Vielleicht ist auch der Vater früh verstorben und er musste seine Rolle kompensieren, dann gewinnt er auch noch mal andere Facetten. All das, was in der frühkindlichen Prägung, der genetischen Ausstattung, der pubertären Entwicklung, im jungen Erwachsenenalter und durch sonstige Lebensereignisse und Krisen passiert, wird auf unserer ‘Festplatte’ gespeichert. Wie Baumringe prägt das alles uns.

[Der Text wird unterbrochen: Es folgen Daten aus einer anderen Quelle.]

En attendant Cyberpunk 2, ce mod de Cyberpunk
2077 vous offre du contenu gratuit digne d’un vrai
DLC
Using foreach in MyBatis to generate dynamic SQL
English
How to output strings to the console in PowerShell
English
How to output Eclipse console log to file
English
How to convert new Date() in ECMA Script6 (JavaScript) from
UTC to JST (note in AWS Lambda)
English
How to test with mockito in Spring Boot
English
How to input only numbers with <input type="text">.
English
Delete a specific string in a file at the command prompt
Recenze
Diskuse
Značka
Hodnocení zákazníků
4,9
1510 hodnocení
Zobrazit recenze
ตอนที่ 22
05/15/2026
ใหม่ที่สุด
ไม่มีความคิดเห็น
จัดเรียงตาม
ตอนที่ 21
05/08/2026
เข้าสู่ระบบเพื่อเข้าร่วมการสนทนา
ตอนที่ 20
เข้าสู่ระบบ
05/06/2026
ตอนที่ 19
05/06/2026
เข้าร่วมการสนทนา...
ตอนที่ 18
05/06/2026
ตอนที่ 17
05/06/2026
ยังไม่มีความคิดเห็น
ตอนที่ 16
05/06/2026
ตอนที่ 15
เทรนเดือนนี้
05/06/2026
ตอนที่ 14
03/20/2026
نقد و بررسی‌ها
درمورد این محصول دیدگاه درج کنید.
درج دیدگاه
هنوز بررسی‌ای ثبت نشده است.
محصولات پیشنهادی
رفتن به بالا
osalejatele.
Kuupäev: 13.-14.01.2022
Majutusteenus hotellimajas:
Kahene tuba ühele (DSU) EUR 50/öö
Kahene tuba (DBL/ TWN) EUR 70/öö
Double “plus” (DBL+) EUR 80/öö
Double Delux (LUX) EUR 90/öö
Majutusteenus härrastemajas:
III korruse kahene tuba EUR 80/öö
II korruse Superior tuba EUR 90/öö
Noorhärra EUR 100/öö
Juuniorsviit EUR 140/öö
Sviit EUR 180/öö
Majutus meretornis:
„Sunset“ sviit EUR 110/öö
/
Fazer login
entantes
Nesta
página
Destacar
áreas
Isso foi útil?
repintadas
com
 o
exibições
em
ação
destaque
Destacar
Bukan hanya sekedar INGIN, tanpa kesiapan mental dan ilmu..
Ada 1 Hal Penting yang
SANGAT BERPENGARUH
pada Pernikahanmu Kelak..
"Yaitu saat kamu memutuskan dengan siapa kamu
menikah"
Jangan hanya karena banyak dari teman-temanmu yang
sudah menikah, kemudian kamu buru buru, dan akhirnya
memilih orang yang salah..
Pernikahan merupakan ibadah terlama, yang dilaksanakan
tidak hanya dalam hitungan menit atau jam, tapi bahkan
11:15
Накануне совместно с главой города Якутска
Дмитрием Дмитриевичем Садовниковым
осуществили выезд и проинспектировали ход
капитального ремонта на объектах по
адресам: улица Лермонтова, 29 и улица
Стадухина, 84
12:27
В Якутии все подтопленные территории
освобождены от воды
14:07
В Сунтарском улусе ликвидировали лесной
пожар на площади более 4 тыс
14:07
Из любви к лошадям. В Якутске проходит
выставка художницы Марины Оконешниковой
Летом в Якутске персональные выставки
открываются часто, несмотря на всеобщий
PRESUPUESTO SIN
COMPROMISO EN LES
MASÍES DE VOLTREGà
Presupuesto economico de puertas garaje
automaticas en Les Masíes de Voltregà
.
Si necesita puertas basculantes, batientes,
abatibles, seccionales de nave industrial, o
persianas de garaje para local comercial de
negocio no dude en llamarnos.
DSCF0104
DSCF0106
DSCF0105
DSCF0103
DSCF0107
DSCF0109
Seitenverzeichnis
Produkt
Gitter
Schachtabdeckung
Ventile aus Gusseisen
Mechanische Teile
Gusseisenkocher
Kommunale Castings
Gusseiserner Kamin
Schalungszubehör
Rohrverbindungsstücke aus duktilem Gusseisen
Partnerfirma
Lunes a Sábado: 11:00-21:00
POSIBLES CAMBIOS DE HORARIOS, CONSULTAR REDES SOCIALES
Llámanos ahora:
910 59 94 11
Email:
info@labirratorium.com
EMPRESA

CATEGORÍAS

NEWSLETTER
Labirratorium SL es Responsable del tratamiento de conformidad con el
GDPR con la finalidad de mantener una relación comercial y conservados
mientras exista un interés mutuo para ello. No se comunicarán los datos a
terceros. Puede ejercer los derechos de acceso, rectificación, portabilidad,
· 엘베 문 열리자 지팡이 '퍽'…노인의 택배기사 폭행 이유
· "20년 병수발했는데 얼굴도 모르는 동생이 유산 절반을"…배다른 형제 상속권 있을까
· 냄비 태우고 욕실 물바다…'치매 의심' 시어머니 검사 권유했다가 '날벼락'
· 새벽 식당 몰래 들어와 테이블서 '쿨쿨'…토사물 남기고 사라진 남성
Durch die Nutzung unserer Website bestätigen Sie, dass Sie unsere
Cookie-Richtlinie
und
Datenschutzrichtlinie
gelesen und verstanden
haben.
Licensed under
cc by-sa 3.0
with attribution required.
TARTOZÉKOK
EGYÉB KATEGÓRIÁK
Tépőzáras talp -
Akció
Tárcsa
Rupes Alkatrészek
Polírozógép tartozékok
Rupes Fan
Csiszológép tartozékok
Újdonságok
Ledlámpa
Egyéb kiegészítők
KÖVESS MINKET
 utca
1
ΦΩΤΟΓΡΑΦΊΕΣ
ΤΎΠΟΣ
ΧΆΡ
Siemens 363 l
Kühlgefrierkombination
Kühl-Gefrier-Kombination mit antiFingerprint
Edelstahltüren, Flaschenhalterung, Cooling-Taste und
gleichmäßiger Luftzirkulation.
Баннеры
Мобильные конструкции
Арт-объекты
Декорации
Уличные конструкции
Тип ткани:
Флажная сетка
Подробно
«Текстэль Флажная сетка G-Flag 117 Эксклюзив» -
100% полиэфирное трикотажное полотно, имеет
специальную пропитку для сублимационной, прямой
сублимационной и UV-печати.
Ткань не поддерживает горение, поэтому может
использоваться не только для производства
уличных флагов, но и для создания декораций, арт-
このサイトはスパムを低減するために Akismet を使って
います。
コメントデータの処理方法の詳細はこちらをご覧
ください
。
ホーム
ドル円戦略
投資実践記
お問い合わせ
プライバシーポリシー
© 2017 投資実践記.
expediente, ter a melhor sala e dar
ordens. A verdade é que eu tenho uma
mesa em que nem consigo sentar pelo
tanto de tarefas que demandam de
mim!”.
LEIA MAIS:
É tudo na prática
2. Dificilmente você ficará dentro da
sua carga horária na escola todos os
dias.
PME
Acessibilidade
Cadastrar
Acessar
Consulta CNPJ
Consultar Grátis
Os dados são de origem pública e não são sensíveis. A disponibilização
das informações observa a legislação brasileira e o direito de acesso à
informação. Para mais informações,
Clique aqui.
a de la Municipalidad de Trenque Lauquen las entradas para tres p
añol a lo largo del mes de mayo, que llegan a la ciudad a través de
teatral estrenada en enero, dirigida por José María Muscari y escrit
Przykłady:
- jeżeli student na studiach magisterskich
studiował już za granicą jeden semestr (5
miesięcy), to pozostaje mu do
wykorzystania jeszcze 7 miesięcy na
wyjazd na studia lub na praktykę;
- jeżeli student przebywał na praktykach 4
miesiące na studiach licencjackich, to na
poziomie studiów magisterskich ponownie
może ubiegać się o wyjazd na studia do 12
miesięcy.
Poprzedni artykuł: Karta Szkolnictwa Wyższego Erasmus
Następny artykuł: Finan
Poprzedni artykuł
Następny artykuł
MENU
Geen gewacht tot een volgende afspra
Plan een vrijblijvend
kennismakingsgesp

Und das reflektiert man mit einem ‘Stärkengenogramm’. Das ist schon eine tiefgehende Biografie- und Identitätsarbeit, wenn man sich darauf einlässt und öffnet einem die Augen. Von selbst kommt man da selten drauf, weil wir uns nicht wie Baron Münchhausen selbst therapieren können. Es ist ja auch keine Therapie, kann aber sehr tief gehen und bestimmte Themen auch heilen. Als systemischer Coach achte ich natürlich intensiv auf das Umfeld, aus der eine Person kommt und auf das Umfeld, in der eine Person aktuell lebt. Wenn ich manchmal durch den Supermarkt gehe und den Radar eingeschaltet habe, erkenne ich solche Muster bei den Leuten. Das ist schon etwas spooky, aber meine Einschätzungen treffen zu 80-90% zu.
Ein anderes Instrument von Ihnen nennt sich ‘Ikigai’. Wie hilft mir das bei meiner Karriere weiter?
IKIGAI hat japanische Wurzeln in der Philosophie und hilft im Coaching die einzelnen Bestandteile zu reflektieren. Es hilft zu reflektieren, was mich antreibt (Werte, Motive, Wille, Ziele), was ich gut kann (Stärken, Talente, Potenziale). Das ist der innere Part. Nach aussen wirkt dann alles und reflektiert, was die Welt braucht (persönliche Mission und Berufung) und wofür der Markt bezahlt (Beruf, Job, Gelderwerb). Es ist ein interessantes Tool, alles Facetten unter einen Hut zu bringen oder eine Bestandsaufnahme der bisherigen Biografie zu machen. In Verbindung mit dem Stärkengenogramm ist das ein richtig gutes Reflexions-Tool. Mit dem richtigen Coach an der Seite entfaltet es die vollen Wirkpotenziale und kann z.B. in der Karriereberatung wunderbar genutzt werden.